# TASK OBJECTIVE:
From the entries below, copy out all lines holding "value".

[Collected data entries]
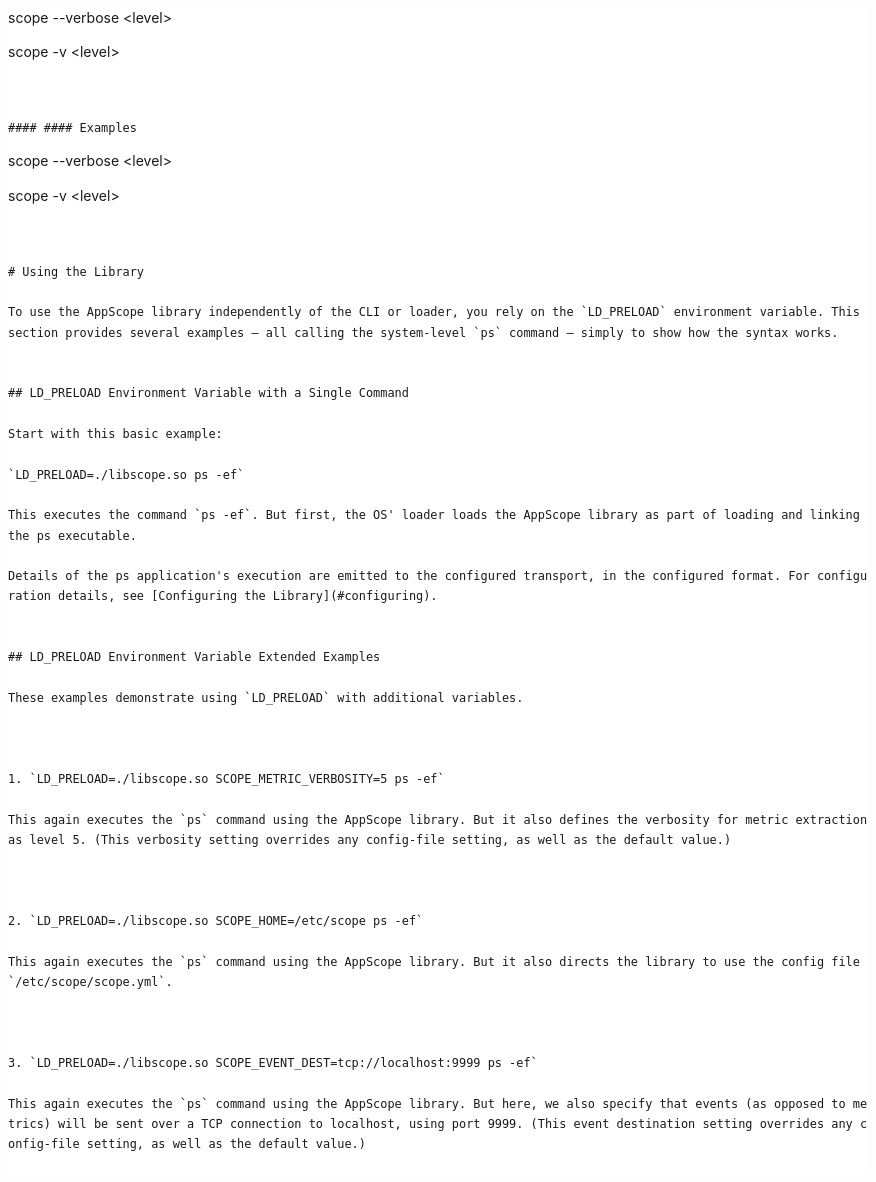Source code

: scope --verbose &lt;level>

scope -v &lt;level>

```


#### #### Examples

```

scope --verbose &lt;level>

scope -v &lt;level>

```


# Using the Library

To use the AppScope library independently of the CLI or loader, you rely on the `LD_PRELOAD` environment variable. This section provides several examples – all calling the system-level `ps` command – simply to show how the syntax works.


## LD_PRELOAD Environment Variable with a Single Command

Start with this basic example: 

`LD_PRELOAD=./libscope.so ps -ef`

This executes the command `ps -ef`. But first, the OS' loader loads the AppScope library as part of loading and linking the ps executable. 

Details of the ps application's execution are emitted to the configured transport, in the configured format. For configuration details, see [Configuring the Library](#configuring).


## LD_PRELOAD Environment Variable Extended Examples

These examples demonstrate using `LD_PRELOAD` with additional variables.



1. `LD_PRELOAD=./libscope.so SCOPE_METRIC_VERBOSITY=5 ps -ef`

This again executes the `ps` command using the AppScope library. But it also defines the verbosity for metric extraction as level 5. (This verbosity setting overrides any config-file setting, as well as the default value.)



2. `LD_PRELOAD=./libscope.so SCOPE_HOME=/etc/scope ps -ef`

This again executes the `ps` command using the AppScope library. But it also directs the library to use the config file `/etc/scope/scope.yml`.



3. `LD_PRELOAD=./libscope.so SCOPE_EVENT_DEST=tcp://localhost:9999 ps -ef`

This again executes the `ps` command using the AppScope library. But here, we also specify that events (as opposed to metrics) will be sent over a TCP connection to localhost, using port 9999. (This event destination setting overrides any config-file setting, as well as the default value.)


```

# EXERCISE RESPONSE:
This again executes the `ps` command using the AppScope library. But it also defines the verbosity for metric extraction as level 5. (This verbosity setting overrides any config-file setting, as well as the default value.)
This again executes the `ps` command using the AppScope library. But here, we also specify that events (as opposed to metrics) will be sent over a TCP connection to localhost, using port 9999. (This event destination setting overrides any config-file setting, as well as the default value.)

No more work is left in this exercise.